## Prompt
Return the records in full, exactly as given.

+ + +

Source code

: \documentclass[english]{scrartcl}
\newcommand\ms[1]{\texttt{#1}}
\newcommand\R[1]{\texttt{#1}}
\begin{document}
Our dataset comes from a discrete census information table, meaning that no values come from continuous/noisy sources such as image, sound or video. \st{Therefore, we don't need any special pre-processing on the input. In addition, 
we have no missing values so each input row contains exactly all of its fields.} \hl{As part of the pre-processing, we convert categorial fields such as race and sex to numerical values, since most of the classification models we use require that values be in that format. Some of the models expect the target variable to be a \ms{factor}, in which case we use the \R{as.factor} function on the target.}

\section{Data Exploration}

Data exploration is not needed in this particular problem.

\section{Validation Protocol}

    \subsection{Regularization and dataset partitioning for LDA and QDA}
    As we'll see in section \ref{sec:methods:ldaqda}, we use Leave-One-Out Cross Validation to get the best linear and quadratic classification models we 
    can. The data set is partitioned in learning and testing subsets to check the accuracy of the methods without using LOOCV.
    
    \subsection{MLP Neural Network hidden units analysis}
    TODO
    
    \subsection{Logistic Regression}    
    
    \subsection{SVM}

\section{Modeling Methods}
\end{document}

+ + +

## Task answer
Source code

: \documentclass[english]{scrartcl}
\newcommand\ms[1]{\texttt{#1}}
\newcommand\R[1]{\texttt{#1}}
\begin{document}
Our dataset comes from a discrete census information table, meaning that no values come from continuous/noisy sources such as image, sound or video. \st{Therefore, we don't need any special pre-processing on the input. In addition, 
we have no missing values so each input row contains exactly all of its fields.} \hl{As part of the pre-processing, we convert categorial fields such as race and sex to numerical values, since most of the classification models we use require that values be in that format. Some of the models expect the target variable to be a \ms{factor}, in which case we use the \R{as.factor} function on the target.}

\section{Data Exploration}

Data exploration is not needed in this particular problem.

\section{Validation Protocol}

    \subsection{Regularization and dataset partitioning for LDA and QDA}
    As we'll see in section \ref{sec:methods:ldaqda}, we use Leave-One-Out Cross Validation to get the best linear and quadratic classification models we 
    can. The data set is partitioned in learning and testing subsets to check the accuracy of the methods without using LOOCV.
    
    \subsection{MLP Neural Network hidden units analysis}
    TODO
    
    \subsection{Logistic Regression}    
    
    \subsection{SVM}

\section{Modeling Methods}
\end{document}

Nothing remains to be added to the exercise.